═══ Exercise data ═══

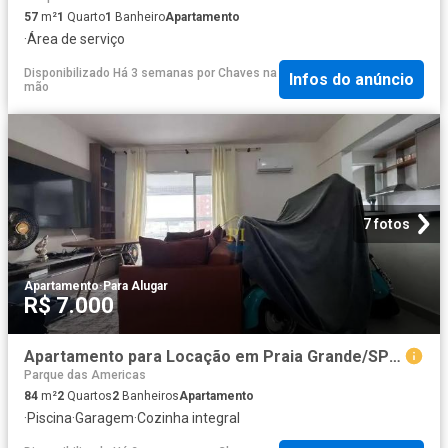
57
m²
1
Quarto
1
Banheiro
Apartamento
·
Área de serviço
Disponibilizado Há 3 semanas
por
Chaves na
Infos do anúncio
mão
7 fotos
Apartamento
·
Para Alugar
R$ 7.000
Apartamento para Locação em Praia Grande/SP Canto do Forte 2 Quartos
Parque das Americas
84
m²
2
Quartos
2
Banheiros
Apartamento
·
Piscina
·
Garagem
·
Cozinha integral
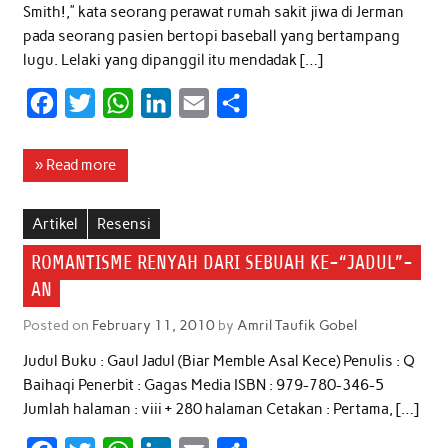
Smith!,” kata seorang perawat rumah sakit jiwa di Jerman
pada seorang pasien bertopi baseball yang bertampang
lugu. Lelaki yang dipanggil itu mendadak […]
F
T
W
L
E
S
a
w
h
i
m
h
c
i
a
n
a
a
» Read more
e
t
t
k
i
r
b
t
s
e
l
e
Artikel
Resensi
o
e
A
d
ROMANTISME RENYAH DARI SEBUAH KE-“JADUL”-
o
r
p
I
AN
k
p
n
Posted on
February 11, 2010
by
Amril Taufik Gobel
Judul Buku : Gaul Jadul (Biar Memble Asal Kece) Penulis : Q
Baihaqi Penerbit : Gagas Media ISBN : 979-780-346-5
Jumlah halaman : viii + 280 halaman Cetakan : Pertama, […]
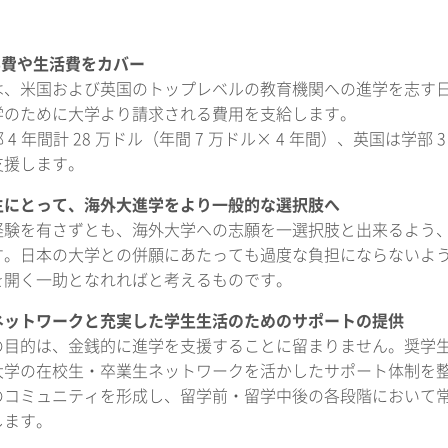
学費や生活費をカバー
は、米国および英国のトップレベルの教育機関への進学を志す
学のために大学より請求される費用を支給します。
4 年間計 28 万ドル（年間 7 万ドル× 4 年間）、英国は学部 3
支援します。
生にとって、海外大進学をより一般的な選択肢へ
経験を有さずとも、海外大学への志願を一選択肢と出来るよう
す。日本の大学との併願にあたっても過度な負担にならないよ
を開く一助となれればと考えるものです。
ネットワークと充実した学生生活のためのサポートの提供
の目的は、金銭的に進学を支援することに留まりません。奨学生が
大学の在校生・卒業生ネットワークを活かしたサポート体制を
のコミュニティを形成し、留学前・留学中後の各段階において
します。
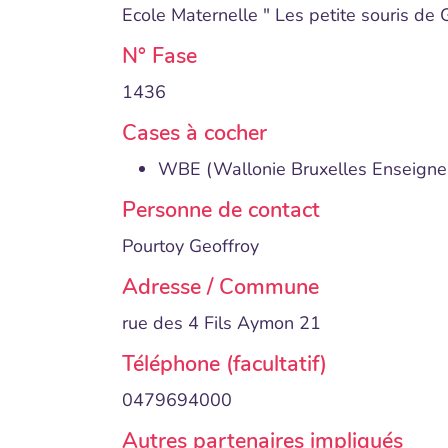
Ecole Maternelle " Les petite souris de
N° Fase
1436
Cases à cocher
WBE (Wallonie Bruxelles Enseign
Personne de contact
Pourtoy Geoffroy
Adresse / Commune
rue des 4 Fils Aymon 21
Téléphone (facultatif)
0479694000
Autres partenaires impliqués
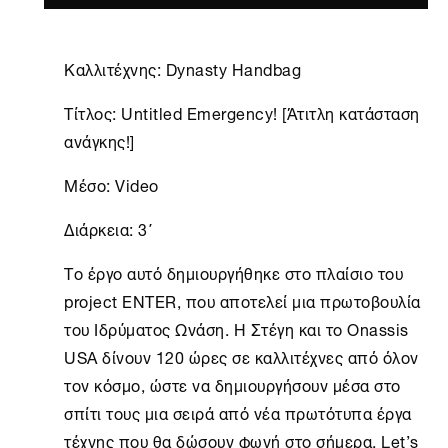
Καλλιτέχνης: Dynasty Handbag
Τίτλος: Untitled Emergency! [Άτιτλη κατάσταση
ανάγκης!]
Μέσο: Video
Διάρκεια: 3΄
Το έργο αυτό δημιουργήθηκε στο πλαίσιο του
project ENTER, που αποτελεί μια πρωτοβουλία
του Ιδρύματος Ωνάση. H
Στέγη
και το Onassis
USA δίνουν 120 ώρες σε καλλιτέχνες από όλον
τον κόσμο, ώστε να δημιουργήσουν μέσα στο
σπίτι τους μια σειρά από νέα πρωτότυπα έργα
τέχνης που θα δώσουν φωνή στο σήμερα. Let’s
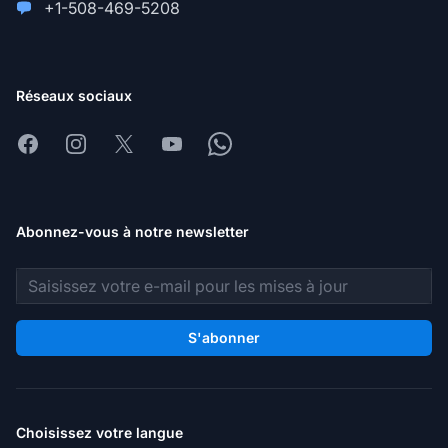
+1-508-469-5208
Réseaux sociaux
Facebook
Instagram
X
Youtube
Whatsapp
Abonnez-vous à notre newsletter
Adresse e-mail
S'abonner
Choisissez votre langue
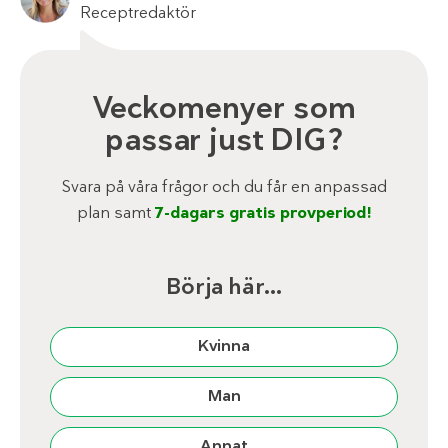
Receptredaktör
Veckomenyer som
passar just DIG?
Svara på våra frågor och du får en anpassad
plan samt
7-dagars gratis provperiod!
Börja här…
Kvinna
Man
Annat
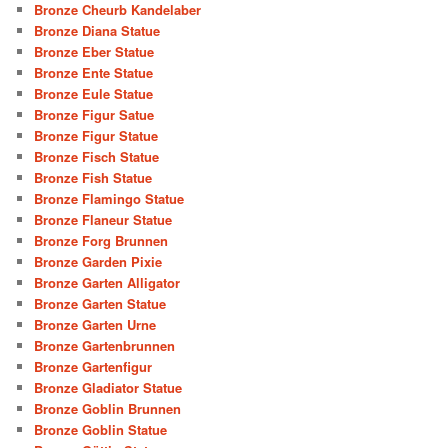
Bronze Cheurb Kandelaber
Bronze Diana Statue
Bronze Eber Statue
Bronze Ente Statue
Bronze Eule Statue
Bronze Figur Satue
Bronze Figur Statue
Bronze Fisch Statue
Bronze Fish Statue
Bronze Flamingo Statue
Bronze Flaneur Statue
Bronze Forg Brunnen
Bronze Garden Pixie
Bronze Garten Alligator
Bronze Garten Statue
Bronze Garten Urne
Bronze Gartenbrunnen
Bronze Gartenfigur
Bronze Gladiator Statue
Bronze Goblin Brunnen
Bronze Goblin Statue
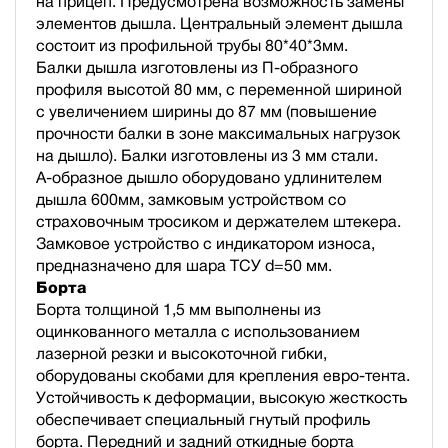
на прицеп. Предусмотрена возможность замены
элементов дышла. Центральный элемент дышла
состоит из профильной трубы 80*40*3мм.
Балки дышла изготовлены из П-образного
профиля высотой 80 мм, с переменной шириной
с увеличением ширины до 87 мм (повышение
прочности балки в зоне максимальных нагрузок
на дышло). Балки изготовлены из 3 мм стали.
А-образное дышло оборудовано удлинителем
дышла 600мм, замковым устройством со
страховочным тросиком и держателем штекера.
Замковое устройство с индикатором износа,
предназначено для шара ТСУ d=50 мм.
Борта
Борта толщиной 1,5 мм выполнены из
оцинкованного металла с использованием
лазерной резки и высокоточной гибки,
оборудованы скобами для крепления евро-тента.
Устойчивость к деформации, высокую жесткость
обеспечивает специальный гнутый профиль
борта. Передний и задний откидные борта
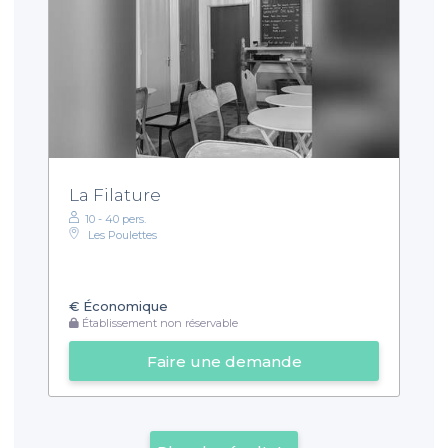
La Filature
10 - 40 pers.
Les Poulettes
€
Économique
Établissement non réservable
Faire une demande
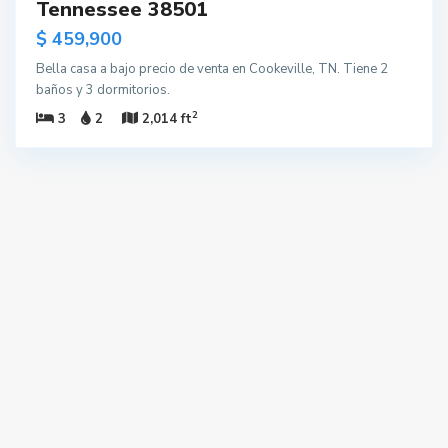
Tennessee 38501
$ 459,900
Bella casa a bajo precio de venta en Cookeville, TN. Tiene 2
baños y 3 dormitorios.
2
3
2
2,014 ft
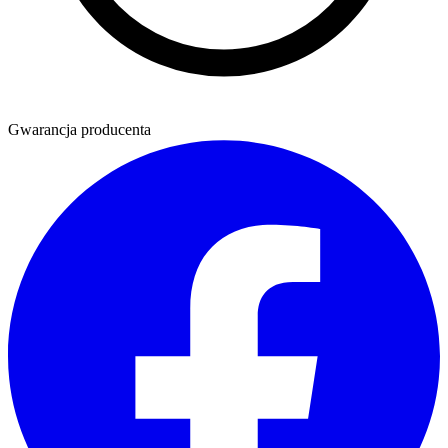
Gwarancja producenta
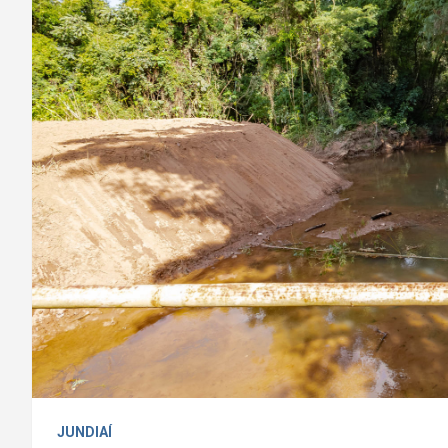
JUNDIAÍ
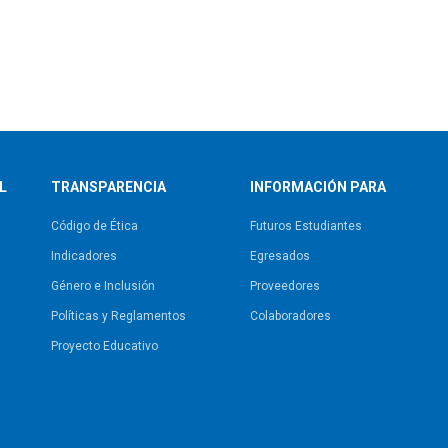
L
TRANSPARENCIA
INFORMACIÓN PARA
Código de Ética
Futuros Estudiantes
Indicadores
Egresados
Género e Inclusión
Proveedores
Políticas y Reglamentos​
Colaboradores
Proyecto Educativo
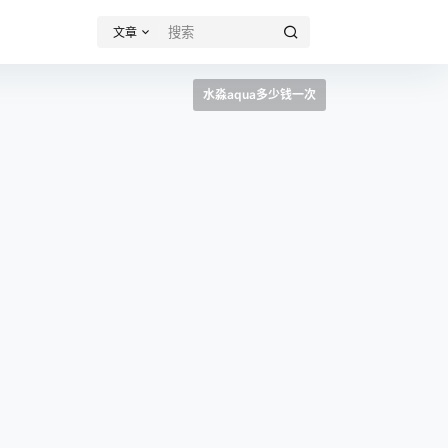
文章
水淼aqua多少钱一次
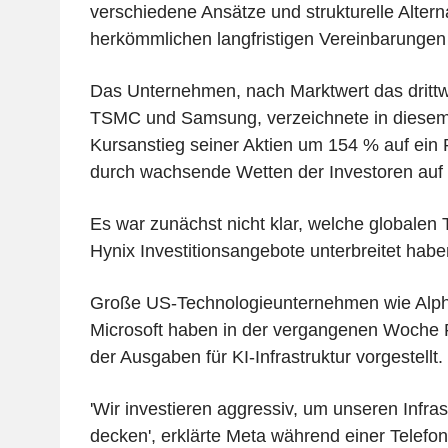
verschiedene Ansätze und strukturelle Altern
herkömmlichen langfristigen Vereinbarungen
Das Unternehmen, nach Marktwert das drittw
TSMC und Samsung, verzeichnete in diesem
Kursanstieg seiner Aktien um 154 % auf ein
durch wachsende Wetten der Investoren auf 
Es war zunächst nicht klar, welche globalen
Hynix Investitionsangebote unterbreitet habe
Große US-Technologieunternehmen wie Alph
Microsoft haben in der vergangenen Woche 
der Ausgaben für KI-Infrastruktur vorgestellt.
'Wir investieren aggressiv, um unseren Infras
decken', erklärte Meta während einer Telefo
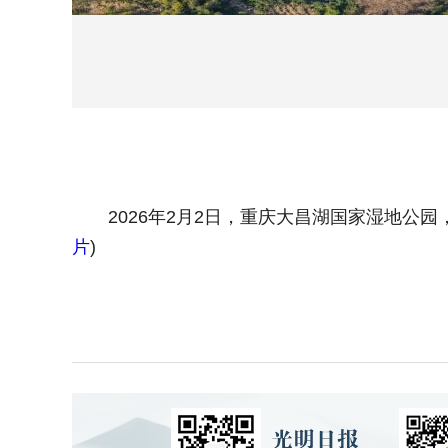
2026年2月2日，重庆大昌湖国家湿地公园
片
)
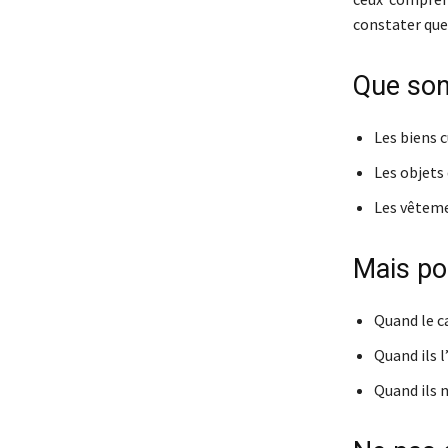
constater que 
Que sont
Les biens c
Les objets
Les vêteme
Mais po
Quand le ca
Quand ils l
Quand ils n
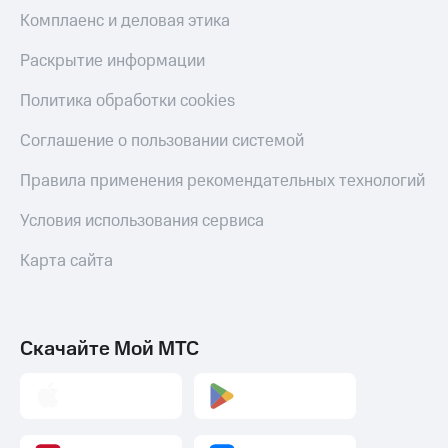
Комплаенс и деловая этика
Раскрытие информации
Политика обработки cookies
Соглашение о пользовании системой
Правила применения рекомендательных технологий
Условия использования сервиса
Карта сайта
Скачайте Мой МТС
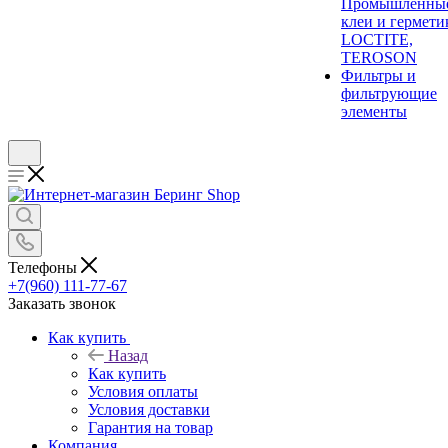
Промышленны
клеи и гермети
LOCTITE,
TEROSON
Фильтры и
фильтрующие
элементы
Телефоны
+7(960) 111-77-67
Заказать звонок
Как купить
Назад
Как купить
Условия оплаты
Условия доставки
Гарантия на товар
Компания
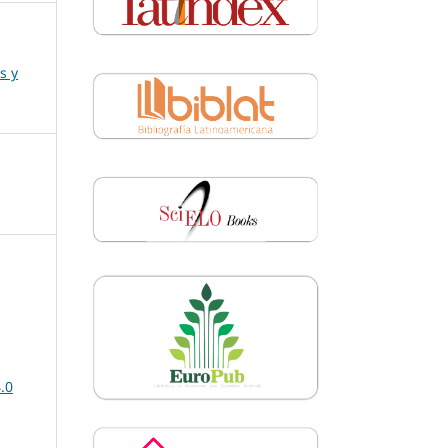
s y
.0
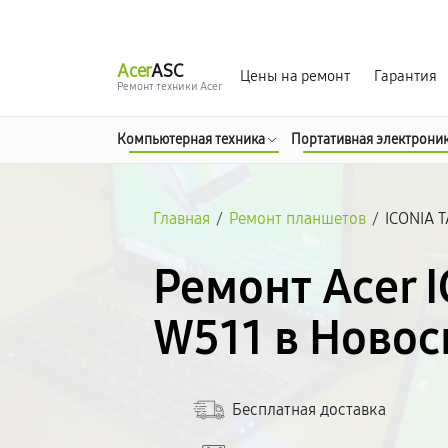
г. Новосибирск
Ежедневно с 9:00 до 21:00
Acer
ASC
Цены на ремонт
Гарантия
Ремонт техники Acer
Компьютерная техника
Портативная электрони
Главная
/
Ремонт планшетов
/
ICONIA 
Ремонт Acer 
W511 в Ново
Бесплатная доставка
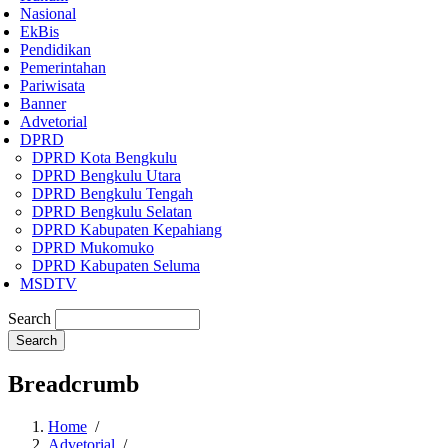
Nasional
EkBis
Pendidikan
Pemerintahan
Pariwisata
Banner
Advetorial
DPRD
DPRD Kota Bengkulu
DPRD Bengkulu Utara
DPRD Bengkulu Tengah
DPRD Bengkulu Selatan
DPRD Kabupaten Kepahiang
DPRD Mukomuko
DPRD Kabupaten Seluma
MSDTV
Search
Breadcrumb
Home
/
Advetorial
/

═══

** Job item **
Leaving out the images, return the entries above exactly as they read.

** Reply **
57
m²
1
Quarto
1
Banheiro
Apartamento
·
Área de serviço
Disponibilizado Há 3 semanas
por
Chaves na
Infos do anúncio
mão
7 fotos
Apartamento
·
Para Alugar
R$ 7.000
Apartamento para Locação em Praia Grande/SP Canto do Forte 2 Quartos
Parque das Americas
84
m²
2
Quartos
2
Banheiros
Apartamento
·
Piscina
·
Garagem
·
Cozinha integral
Smith!,” kata seorang perawat rumah sakit jiwa di Jerman
pada seorang pasien bertopi baseball yang bertampang
lugu. Lelaki yang dipanggil itu mendadak […]
F
T
W
L
E
S
a
w
h
i
m
h
c
i
a
n
a
a
» Read more
e
t
t
k
i
r
b
t
s
e
l
e
Artikel
Resensi
o
e
A
d
ROMANTISME RENYAH DARI SEBUAH KE-“JADUL”-
o
r
p
I
AN
k
p
n
Posted on
February 11, 2010
by
Amril Taufik Gobel
Judul Buku : Gaul Jadul (Biar Memble Asal Kece) Penulis : Q
Baihaqi Penerbit : Gagas Media ISBN : 979-780-346-5
Jumlah halaman : viii + 280 halaman Cetakan : Pertama, […]
学費や生活費をカバー
は、米国および英国のトップレベルの教育機関への進学を志す
学のために大学より請求される費用を支給します。
4 年間計 28 万ドル（年間 7 万ドル× 4 年間）、英国は学部 3
支援します。
生にとって、海外大進学をより一般的な選択肢へ
経験を有さずとも、海外大学への志願を一選択肢と出来るよう
す。日本の大学との併願にあたっても過度な負担にならないよ
を開く一助となれればと考えるものです。
ネットワークと充実した学生生活のためのサポートの提供
の目的は、金銭的に進学を支援することに留まりません。奨学生が
大学の在校生・卒業生ネットワークを活かしたサポート体制を
のコミュニティを形成し、留学前・留学中後の各段階において
します。
Ecole Maternelle " Les petite souris de
N° Fase
1436
Cases à cocher
WBE (Wallonie Bruxelles Enseign
Personne de contact
Pourtoy Geoffroy
Adresse / Commune
rue des 4 Fils Aymon 21
Téléphone (facultatif)
0479694000
Autres partenaires impliqués
Καλλιτέχνης: Dynasty Handbag
Τίτλος: Untitled Emergency! [Άτιτλη κατάσταση
ανάγκης!]
Μέσο: Video
Διάρκεια: 3΄
Το έργο αυτό δημιουργήθηκε στο πλαίσιο του
project ENTER, που αποτελεί μια πρωτοβουλία
του Ιδρύματος Ωνάση. H
Στέγη
και το Onassis
USA δίνουν 120 ώρες σε καλλιτέχνες από όλον
τον κόσμο, ώστε να δημιουργήσουν μέσα στο
σπίτι τους μια σειρά από νέα πρωτότυπα έργα
τέχνης που θα δώσουν φωνή στο σήμερα. Let’s
+1-508-469-5208
Réseaux sociaux
Facebook
Instagram
X
Youtube
Whatsapp
Abonnez-vous à notre newsletter
Adresse e-mail
S'abonner
Choisissez votre langue
Receptredaktör
Veckomenyer som
passar just DIG?
Svara på våra frågor och du får en anpassad
plan samt
7-dagars gratis provperiod!
Börja här…
Kvinna
Man
Annat
Bronze Cheurb Kandelaber
Bronze Diana Statue
Bronze Eber Statue
Bronze Ente Statue
Bronze Eule Statue
Bronze Figur Satue
Bronze Figur Statue
Bronze Fisch Statue
Bronze Fish Statue
Bronze Flamingo Statue
Bronze Flaneur Statue
Bronze Forg Brunnen
Bronze Garden Pixie
Bronze Garten Alligator
Bronze Garten Statue
Bronze Garten Urne
Bronze Gartenbrunnen
Bronze Gartenfigur
Bronze Gladiator Statue
Bronze Goblin Brunnen
Bronze Goblin Statue
на прицеп. Предусмотрена возможность замены
элементов дышла. Центральный элемент дышла
состоит из профильной трубы 80*40*3мм.
Балки дышла изготовлены из П-образного
профиля высотой 80 мм, с переменной шириной
с увеличением ширины до 87 мм (повышение
прочности балки в зоне максимальных нагрузок
на дышло). Балки изготовлены из 3 мм стали.
А-образное дышло оборудовано удлинителем
дышла 600мм, замковым устройством со
страховочным тросиком и держателем штекера.
Замковое устройство с индикатором износа,
предназначено для шара ТСУ d=50 мм.
Борта
Борта толщиной 1,5 мм выполнены из
оцинкованного металла с использованием
лазерной резки и высокоточной гибки,
оборудованы скобами для крепления евро-тента.
Устойчивость к деформации, высокую жесткость
обеспечивает специальный гнутый профиль
борта. Передний и задний откидные борта
La Filature
10 - 40 pers.
Les Poulettes
€
Économique
Établissement non réservable
Faire une demande
Tennessee 38501
$ 459,900
Bella casa a bajo precio de venta en Cookeville, TN. Tiene 2
baños y 3 dormitorios.
2
3
2
2,014 ft
Gwarancja producenta
JUNDIAÍ
L
TRANSPARENCIA
INFORMACIÓN PARA
Código de Ética
Futuros Estudiantes
Indicadores
Egresados
Género e Inclusión
Proveedores
Políticas y Reglamentos​
Colaboradores
Proyecto Educativo
文章
水淼aqua多少钱一次
verschiedene Ansätze und strukturelle Altern
herkömmlichen langfristigen Vereinbarungen
Das Unternehmen, nach Marktwert das drittw
TSMC und Samsung, verzeichnete in diesem
Kursanstieg seiner Aktien um 154 % auf ein
durch wachsende Wetten der Investoren auf 
Es war zunächst nicht klar, welche globalen
Hynix Investitionsangebote unterbreitet habe
Große US-Technologieunternehmen wie Alph
Microsoft haben in der vergangenen Woche 
der Ausgaben für KI-Infrastruktur vorgestellt.
'Wir investieren aggressiv, um unseren Infras
decken', erklärte Meta während einer Telefo
2026年2月2日，重庆大昌湖国家湿地公园
片
)
constater que 
Que sont
Les biens c
Les objets
Les vêteme
Mais po
Quand le ca
Quand ils l
Quand ils n
Комплаенс и деловая этика
Раскрытие информации
Политика обработки cookies
Соглашение о пользовании системой
Правила применения рекомендательных технологий
Условия использования сервиса
Карта сайта
Скачайте Мой МТС
Промышленны
клеи и гермети
LOCTITE,
TEROSON
Фильтры и
фильтрующие
элементы
Телефоны
+7(960) 111-77-67
Заказать звонок
Как купить
Назад
Как купить
Условия оплаты
Условия доставки
Гарантия на товар
Компания
s y
.0
г. Новосибирск
Ежедневно с 9:00 до 21:00
Acer
ASC
Цены на ремонт
Гарантия
Ремонт техники Acer
Компьютерная техника
Портативная электрони
Главная
/
Ремонт планшетов
/
ICONIA 
Ремонт Acer 
W511 в Ново
Бесплатная доставка
Nasional
EkBis
Pendidikan
Pemerintahan
Pariwisata
Banner
Advetorial
DPRD
DPRD Kota Bengkulu
DPRD Bengkulu Utara
DPRD Bengkulu Tengah
DPRD Bengkulu Selatan
DPRD Kabupaten Kepahiang
DPRD Mukomuko
DPRD Kabupaten Seluma
MSDTV
Search
Breadcrumb
Home
/
Advetorial
/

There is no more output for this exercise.